Supreme Court Backs Newly Drawn Lone Star State House Electoral Boundaries.
In a unsigned order, the U.S. Supreme Court has allowed Texas to implement a newly configured congressional boundary scheme that may create several five new GOP-friendly districts. The six-to-three ruling, released on Thursday, upholds a request by the state to set aside a lower court's injunction that had rejected the new map in November.
Court's Reasoning
The lower court wrongly interjected itself into an active primary campaign, creating much confusion and disrupting the fine balance of power in elections, the justices wrote in explaining its action.
The district court had previously found that Texas had probably sorted voters according to their race – a method known as unconstitutional racial sorting – when it adopted the new maps. It had ordered the state to use the boundaries created after the 2020 census for the forthcoming election.
Strong Dissent
Through a forcefully written dissenting opinion, Justice Elena Kagan took issue with the majority's ruling. She contended that it undermined the work of the district court, pointing out that its decision was written by a judge nominated by former President Donald Trump.
Our position is above the district court, but our capability is not greater for resolving such fact-driven issues, Kagan argued in a dissent supported by Justices Sonia Sotomayor and Ketanji Brown Jackson.
Kagan added, The majority's order solidifies that Texas's new map, with all its increased political tilt, will govern next year's elections. And it guarantees that many Texas voters, unjustly, will be placed in electoral districts due to their race. And that result, as this court has declared consistently, is a breach of the constitution.
National Redistricting Struggle
The ruling is part of a nationwide contest over the remapping of electoral maps. Texas is a crucial component in campaigns to transform the U.S. House map to protect a narrow Republican majority. Ordinarily, redistricting occurs after a new decade's census. Yet the move by Texas Republicans to move ahead with a aggressive mid-cycle redistricting earlier in the summer triggered a wave among other states.

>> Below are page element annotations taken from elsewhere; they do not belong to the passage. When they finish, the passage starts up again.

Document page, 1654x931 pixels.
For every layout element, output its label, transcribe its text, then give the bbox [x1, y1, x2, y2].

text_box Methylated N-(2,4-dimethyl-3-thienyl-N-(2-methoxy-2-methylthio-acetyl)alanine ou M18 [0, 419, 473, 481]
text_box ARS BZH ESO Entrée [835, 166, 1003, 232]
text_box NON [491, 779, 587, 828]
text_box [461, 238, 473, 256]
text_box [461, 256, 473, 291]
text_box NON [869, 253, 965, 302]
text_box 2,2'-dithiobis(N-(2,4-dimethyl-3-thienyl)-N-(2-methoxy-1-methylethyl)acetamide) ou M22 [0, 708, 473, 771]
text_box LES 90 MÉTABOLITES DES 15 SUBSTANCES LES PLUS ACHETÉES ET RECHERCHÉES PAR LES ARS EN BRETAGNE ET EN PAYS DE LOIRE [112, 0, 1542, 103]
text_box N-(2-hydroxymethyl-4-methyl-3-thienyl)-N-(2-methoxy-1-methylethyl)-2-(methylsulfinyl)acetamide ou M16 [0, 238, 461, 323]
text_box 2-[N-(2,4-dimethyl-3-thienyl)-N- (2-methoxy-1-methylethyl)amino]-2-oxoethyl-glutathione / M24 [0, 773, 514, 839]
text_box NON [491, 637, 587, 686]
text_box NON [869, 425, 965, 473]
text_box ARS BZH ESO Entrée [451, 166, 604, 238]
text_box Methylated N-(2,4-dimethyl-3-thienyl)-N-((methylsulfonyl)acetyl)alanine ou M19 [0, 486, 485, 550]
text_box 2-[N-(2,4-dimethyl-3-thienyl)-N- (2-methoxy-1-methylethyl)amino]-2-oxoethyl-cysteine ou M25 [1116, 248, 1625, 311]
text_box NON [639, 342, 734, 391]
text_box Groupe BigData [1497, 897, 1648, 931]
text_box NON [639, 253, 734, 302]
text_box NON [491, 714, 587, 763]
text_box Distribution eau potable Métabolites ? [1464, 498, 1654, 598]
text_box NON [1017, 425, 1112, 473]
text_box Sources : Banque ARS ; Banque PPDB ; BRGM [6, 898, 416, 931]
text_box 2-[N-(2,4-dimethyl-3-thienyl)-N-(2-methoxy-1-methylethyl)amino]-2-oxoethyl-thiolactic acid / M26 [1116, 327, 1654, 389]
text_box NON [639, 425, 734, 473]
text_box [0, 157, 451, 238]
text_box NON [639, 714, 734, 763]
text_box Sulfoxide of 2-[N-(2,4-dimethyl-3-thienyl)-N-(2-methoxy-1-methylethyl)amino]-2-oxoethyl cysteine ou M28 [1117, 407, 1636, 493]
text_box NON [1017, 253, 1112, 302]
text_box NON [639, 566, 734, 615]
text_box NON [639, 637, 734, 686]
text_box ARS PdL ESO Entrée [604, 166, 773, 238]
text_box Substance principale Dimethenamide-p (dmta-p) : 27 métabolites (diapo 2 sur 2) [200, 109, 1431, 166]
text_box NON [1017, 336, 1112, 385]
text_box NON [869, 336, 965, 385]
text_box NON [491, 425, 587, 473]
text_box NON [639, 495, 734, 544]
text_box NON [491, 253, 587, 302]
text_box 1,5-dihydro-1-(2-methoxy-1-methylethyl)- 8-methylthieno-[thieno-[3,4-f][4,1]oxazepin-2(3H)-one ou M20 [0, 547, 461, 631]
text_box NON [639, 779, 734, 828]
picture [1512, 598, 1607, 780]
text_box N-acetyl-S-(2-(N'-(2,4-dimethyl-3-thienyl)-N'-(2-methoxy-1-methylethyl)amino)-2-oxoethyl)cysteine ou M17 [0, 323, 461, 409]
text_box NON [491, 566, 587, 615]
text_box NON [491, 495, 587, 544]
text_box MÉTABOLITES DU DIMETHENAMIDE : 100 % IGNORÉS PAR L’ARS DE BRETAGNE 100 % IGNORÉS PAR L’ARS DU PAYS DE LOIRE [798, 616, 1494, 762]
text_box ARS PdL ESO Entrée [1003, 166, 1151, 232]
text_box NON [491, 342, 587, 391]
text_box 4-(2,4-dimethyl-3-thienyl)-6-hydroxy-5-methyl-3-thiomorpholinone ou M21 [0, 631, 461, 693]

Conservative legislators in including North Carolina and Missouri have also passed new maps that might create a number of more conservative seats. The opposition, in response, have pushed back with their own plans in states like California and Virginia, which could offset those projected gains.
Partisan Responses
Lone Star State AG hailed the supreme court ruling. In a statement, he said the order upheld Texas's fundamental right to draw a map that secures electoral outcomes supportive of Republicans. Texas is paving the way as we take our country back, district by district, state by state, he remarked.
On the other hand, opposition party representatives criticized the ruling. It's incredibly disappointing that the Court has rubber stamped a map enacted by Texas Republicans which, simply put, is an extreme, racially gerrymandered map, said the leader of a major Democratic election organization.
A senior Democratic leader argued the court had once again shredded its credibility by approving a racially gerrymandered map. Tonight's ruling by far-right justices on the supreme court is further proof that the extremists will do anything to rig the midterm elections. The gerrymandered Texas congressional map is a partisan and racially discriminatory power grab designed to subvert the will of the voters – particularly in Black and Latino communities, he added.